GUADALUPE PLATA – GUADALUPE PLATA (2015)

Nuestra puntuación

9

PUNTUACIÓN CRAZYMINDS

Guadalupe Plata, los del blues diabólico, los del pantano, los del boogie de la muerte, los de Skip James, T-Model Ford y Hound Dog Taylor, los de los huesos al sol y los amores de ultratumba. Y también, por qué no, los de la expresión del quejío andaluz de una forma alternativa. Sobran (o mejor dicho faltan) todos los halagos que se le puedan echar al grupo jiennense. No solo por su valentía, sino por el resultado y por el hecho incontestable de que hoy en día no hay nadie en este país que les pueda hace sombra en lo suyo. Aunque quizá el verdadero mérito está en que los demás no son capaces ni siquiera de alcanzar a definir qué es “lo suyo”.

En su ya tercer largo, Guadalupe Plata siguen tan desvergonzados y desbocados como en aquel primer EP de 2009 que dejó boquiabiertos a público y crítica. Partiendo de la premisa de que el grupo nunca ha pretendido llevar su música más hacia adelante sino más hacia lo profundo, este nuevo álbum cumple con todas las expectativas de quien sabe escuchar en Guadalupe el sentimiento profundo de un buen blues.

Este Guadalupe Plata (2015 ya) se vuelve por momentos más frágil y por momentos más sólido, pero siempre es igual de quejumbroso. La grata bienvenida de Tormenta (te puede bastar con ella) da buena cuenta de ello, con un clima más distendido al principio que poco a poco se va encaminando, con la guitarra rasposa y lastimera a la cabeza, a esa tormenta de la que habla la letra. La desquiciada voz de Pedro, templada como una guitarra o una percusión más, nos lleva una vez más por historias en las que el ritmo y la tensión entre los diferentes instrumentos es parte principal, en las que el silencio es el verdadero ruido y el caos es la única forma de encontrar una armonía.
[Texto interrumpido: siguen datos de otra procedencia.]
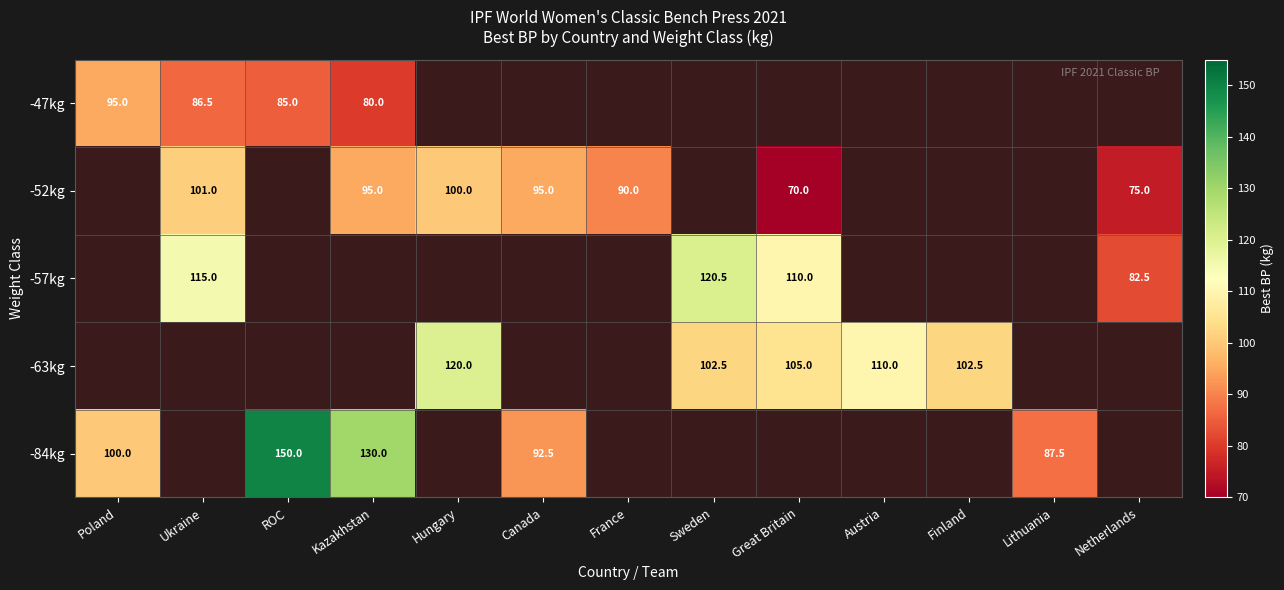

At how many categories does at least one series exceed 71?

13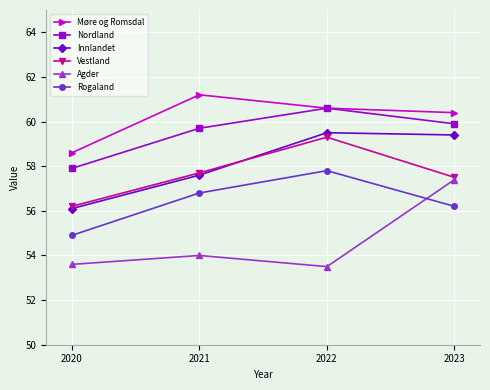

Which series has the largest total across all categories?

Møre og Romsdal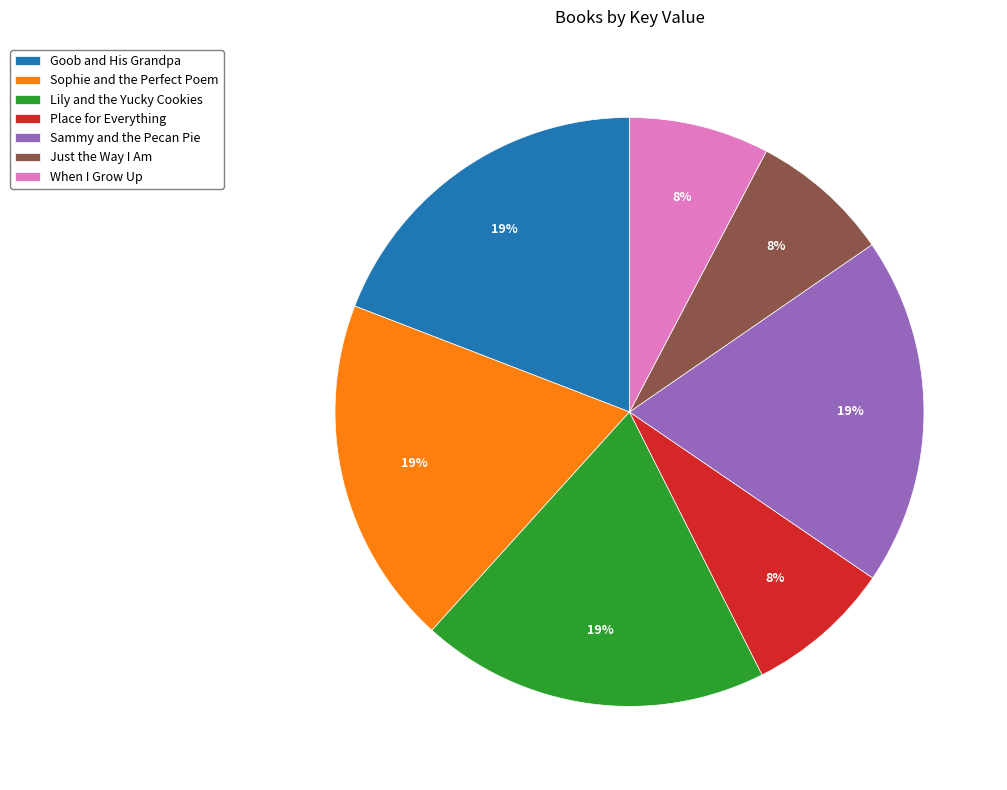

Is the sum of Sammy and the Pecan Pie and When I Grow Up greater than half?

No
Estas historias van desde la evocación de desierto y calaveras de Agua Turbia y El Paso Del Gato (con el ritmo constante del bajo y la batería enfrentado a la guitarra) o del ligero tintado andaluz de la impresionante Filo De Navaja hasta el ritmo lacerante y casi vudú de Calle 24 (¿quién sino ellos pueden enfrentarse a la mítica canción y salir con un temazo en el bolsillo?). Este tribalismo del que Guadalupe Plata nunca han sido ajenos se refuerza, rizando el rizo, en la genial Hoy Como Perro o en Serpientes Negras.
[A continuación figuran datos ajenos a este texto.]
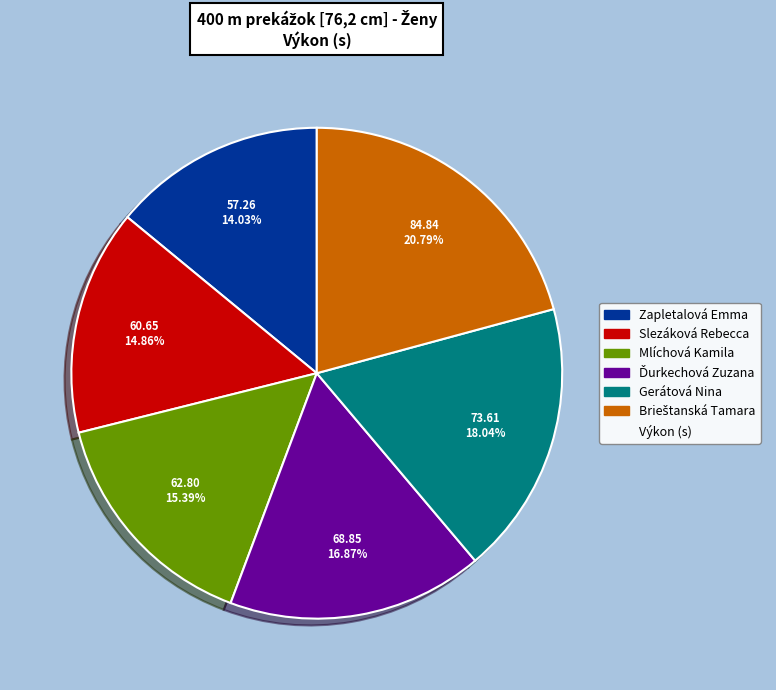

To the nearest percent, what is the average slice percentage?

17%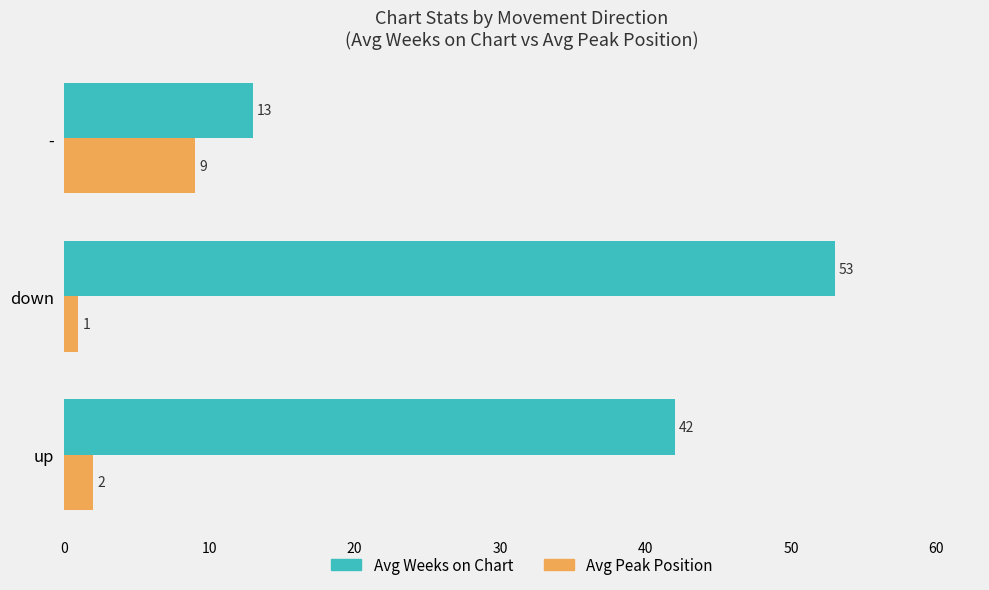

The value of Avg Weeks on Chart at down is 74. True or false?

False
Se trata de un disco más sucinto de lo acostumbrado pero al que no le sobra absolutamente nada. Las nuevas canciones suenan más desarrolladas a la vez que siguen pareciendo surgir de un impulso improvisado. Quizá la única pega es la falta de más inmediatez en algunos cortes, aunque el hipnotismo que siempre crea el grupo, con ese temblor que poco a poco te hace mover todo el cuerpo, no deja lugar a prisas. Esta inmediatez sí está por ejemplo en Huele A Rata, quizá la más Guadalupe del lote y con el añadido de piano del delta que más que servir de apoyo sirve para desestabilizar la canción y aumentar el nivel de histerismo. A esta se unen otros temazos incontestables como Mecha Corta, con ese ritmo rockabilly entrecortado por la tensión de la letra, y Hueso De Gato Negro, el corte más largo y por momentos el más desquiciado.

La confesión sin redención de Tengo El Diablo En El Cuerpo cierra un disco denso en sus ambientes pero cortante en cada una de sus percusiones, solos de guitarra, líneas de bajo y alaridos. Por supuesto se crece con las escuchas, y al final solo cabe admitir que si no es el más completo de todos sus trabajos por lo menos está más que al nivel de los otros. Estos son Guadalupe Plata y estos van a ser. Aquí todo sabe a podrido pero extrañamente reconforta. Quizá es esa liberación de sus demonios que hacen, esa confesión, la que hace que los tuyos no parezcan tan malos y hace que su música sienta tan endiabladamente bien. O algo así. Tanto como si quieres redimirte como si no, la solución es la misma: dejarte llevar. Si no eres nuevo, este disco va a ser una nueva oportunidad para reafirmarte en tu alabanza a los jiennenses. Si eres nuevo es mejor que sepas donde te metes: no esperes encontrar cordura en el pantano. Solo ritmos y sentimientos primigenios.